A Federação Chinesa agiu depois de uma cobrança similar da Confederação Asiática, que pediu a todas suas filiadas que investigassem quais clubes estariam com problemas financeiros e enviassem atualizações até 15 de agosto, com a intenção de “promover disciplina financeira”, entre os clubes do continente. A AFC assegurou que não se referiu especificamente à China, mas a todos os países sob sua influência.

No entanto, a China cobrou explicações de seus clubes e, por enquanto, as tem recebido.  Até agora, Guangzhou Evergrande, Beijing Guoan, Shandong Luneng, Shanghai Shenhua e SIPG negaram estarem com dívidas. Quatro deles admitiram pendências financeiras, mas pequenas, e não relacionadas a salários e bônus, como alegado pela Federação Chinesa.

De acordo com o South China Morning Post, o SIPG, de Hulk e Oscar, alegou que pagou tudo que estava atrasado em outubro do ano passado e enviou os certificados para a federação. O Shenhua, de Tevez, reconheceu que pode haver pendências do mecanismo de solidariedade nas contratações de atletas estrangeiros. “Neste momento, não podemos garantir que pagamos todas as taxas de solidariedade, porque um jogador, especialmente estrangeiro, pode ter jogado por muitos clubes, inclusive alguns pequenos, antes de chegar ao Shenhua. Podemos ter esquecido ou negligenciado um ou dois deles, inadvertidamente”, afirmou o secretário de imprensa do clube, Mr.

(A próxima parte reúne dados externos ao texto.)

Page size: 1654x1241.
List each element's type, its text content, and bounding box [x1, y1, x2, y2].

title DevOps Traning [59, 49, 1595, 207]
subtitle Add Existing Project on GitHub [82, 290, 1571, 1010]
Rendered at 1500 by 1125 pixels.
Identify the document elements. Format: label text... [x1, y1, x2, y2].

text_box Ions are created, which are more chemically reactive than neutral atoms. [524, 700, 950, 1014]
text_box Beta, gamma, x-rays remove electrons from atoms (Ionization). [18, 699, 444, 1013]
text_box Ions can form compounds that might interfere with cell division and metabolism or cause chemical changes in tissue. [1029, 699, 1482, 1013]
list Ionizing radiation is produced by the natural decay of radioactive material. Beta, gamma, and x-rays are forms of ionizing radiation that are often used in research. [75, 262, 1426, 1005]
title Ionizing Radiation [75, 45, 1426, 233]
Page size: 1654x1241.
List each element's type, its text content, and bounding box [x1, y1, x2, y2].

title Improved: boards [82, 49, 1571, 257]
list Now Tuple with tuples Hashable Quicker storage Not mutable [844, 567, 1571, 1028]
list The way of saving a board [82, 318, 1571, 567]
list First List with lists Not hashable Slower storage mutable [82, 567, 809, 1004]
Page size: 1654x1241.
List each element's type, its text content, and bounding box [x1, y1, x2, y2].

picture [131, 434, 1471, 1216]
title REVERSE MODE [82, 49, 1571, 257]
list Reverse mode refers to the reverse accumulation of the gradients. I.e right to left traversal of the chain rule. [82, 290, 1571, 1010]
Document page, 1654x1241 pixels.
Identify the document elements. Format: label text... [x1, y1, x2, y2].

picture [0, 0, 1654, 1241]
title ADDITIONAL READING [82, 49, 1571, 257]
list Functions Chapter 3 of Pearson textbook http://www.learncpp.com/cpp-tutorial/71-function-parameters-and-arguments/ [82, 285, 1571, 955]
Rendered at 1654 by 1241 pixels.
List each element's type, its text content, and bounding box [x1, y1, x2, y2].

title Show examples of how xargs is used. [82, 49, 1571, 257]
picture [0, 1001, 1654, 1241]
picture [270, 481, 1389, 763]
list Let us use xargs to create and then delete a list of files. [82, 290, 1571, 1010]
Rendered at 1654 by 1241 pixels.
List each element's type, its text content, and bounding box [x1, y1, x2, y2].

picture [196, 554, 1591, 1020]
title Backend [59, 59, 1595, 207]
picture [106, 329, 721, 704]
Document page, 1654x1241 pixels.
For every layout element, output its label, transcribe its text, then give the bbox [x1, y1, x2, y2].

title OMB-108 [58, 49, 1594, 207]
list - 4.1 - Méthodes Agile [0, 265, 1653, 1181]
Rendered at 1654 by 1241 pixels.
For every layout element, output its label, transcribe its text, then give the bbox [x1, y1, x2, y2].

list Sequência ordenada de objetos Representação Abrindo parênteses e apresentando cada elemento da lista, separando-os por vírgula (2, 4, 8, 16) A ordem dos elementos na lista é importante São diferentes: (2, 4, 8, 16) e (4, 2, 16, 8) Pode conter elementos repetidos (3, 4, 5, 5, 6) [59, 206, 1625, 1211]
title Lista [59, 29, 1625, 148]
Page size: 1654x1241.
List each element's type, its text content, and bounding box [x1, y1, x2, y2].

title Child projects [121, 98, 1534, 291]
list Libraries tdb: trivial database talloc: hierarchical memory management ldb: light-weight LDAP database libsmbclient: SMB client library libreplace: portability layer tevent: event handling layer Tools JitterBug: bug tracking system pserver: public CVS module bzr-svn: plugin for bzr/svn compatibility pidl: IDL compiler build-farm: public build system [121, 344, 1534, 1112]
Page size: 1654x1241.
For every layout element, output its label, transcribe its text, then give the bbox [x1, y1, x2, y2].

Yue. “Não tem nada a ver com salários e bônus”.

O Shandong Luneng, de Diego Tardelli e Gil, explicou que pagou tudo que deveria, mas indicou que o problema seria não ter recebido os recibos das quantias depositadas para os clubes brasileiros envolvidos nas transações. O Beijing Guoan foi acusado de não ter pago a taxa de solidariedade para o Flamengo, na negociação com Renato Augusto, que chegou à China ano passado, mas o clube, em um comunicado, insistiu que realizou o pagamento em outubro de 2016 e que enviará os documentos para as autoridades. O Guangzhou Evergrande também culpou os mecanismos de solidariedade e garantiu ter os comprovantes dos pagamentos.

Os clubes tem mais ou menos 20 dias para comprovarem as suas alegações e que as cobranças foram de fato exageradas, mas as autoridades chinesas estão deixando bem claro a intenção de supervisar e controlar tudo de perto. Em janeiro, o governo acusou os clubes de “queimarem” dinheiro em jogadores estrangeiros em vez de investir no desenvolvimento de jovens, em busca de resultados de curto prazo. O número de estrangeiros permitidos caiu de quatro para três e foi imposta uma taxa de 100% em contratações, o que efetivamente dobra o valor pago pelas equipes.